Risk factors of Second Malignant Neoplasms in Childhood Cancer Survivors

Abstract

Cancer is as the second leading cause of death among children in the United States. The mortality rate for cancer has witnessed a decline, dropping from 6.5 per 100,000 in 1970 to 2.3 per 100,000 in 2016. Second malignant neoplasms (SMNs) represent novel primary malignancies emerging after the initial cancer diagnosis, particularly prominent as late effects of cancer therapy in children. The incidence of SMNs sees a substantial increase over time, reaching nearly 10% even a decade after the initial diagnosis. A comparative analysis between the general population and child cancer survivors reveals a six-fold higher risk of developing SMNs among the latter. Various factors contribute to the elevated risk of second cancers, with age, lifestyle, environmental influences, primary cancer treatment, and genetic predisposition playing pivotal roles. Noteworthy risk factors for SMNs in children encompass radiation therapy, chemotherapeutic agents, topoisomerase inhibitors, genetic factors, hematopoietic stem cell transplantation, and ionizing radiation, as elucidated in the present study. Despite these findings, further research is imperative to accurately quantify the risks associated with etiological factors, enabling the identification of individuals at a heightened risk for second cancers and facilitating proactive screening and preventive measures.

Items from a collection
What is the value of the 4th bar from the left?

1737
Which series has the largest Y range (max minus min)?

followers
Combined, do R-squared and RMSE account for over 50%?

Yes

▸ **What this task involves**
According to the abstract on second cancers in childhood cancer survivors, how does the risk of developing second malignant neoplasms among child cancer survivors compare with that of the general population?

▸ **Output of the exercise**
Child cancer survivors have a six-fold higher risk.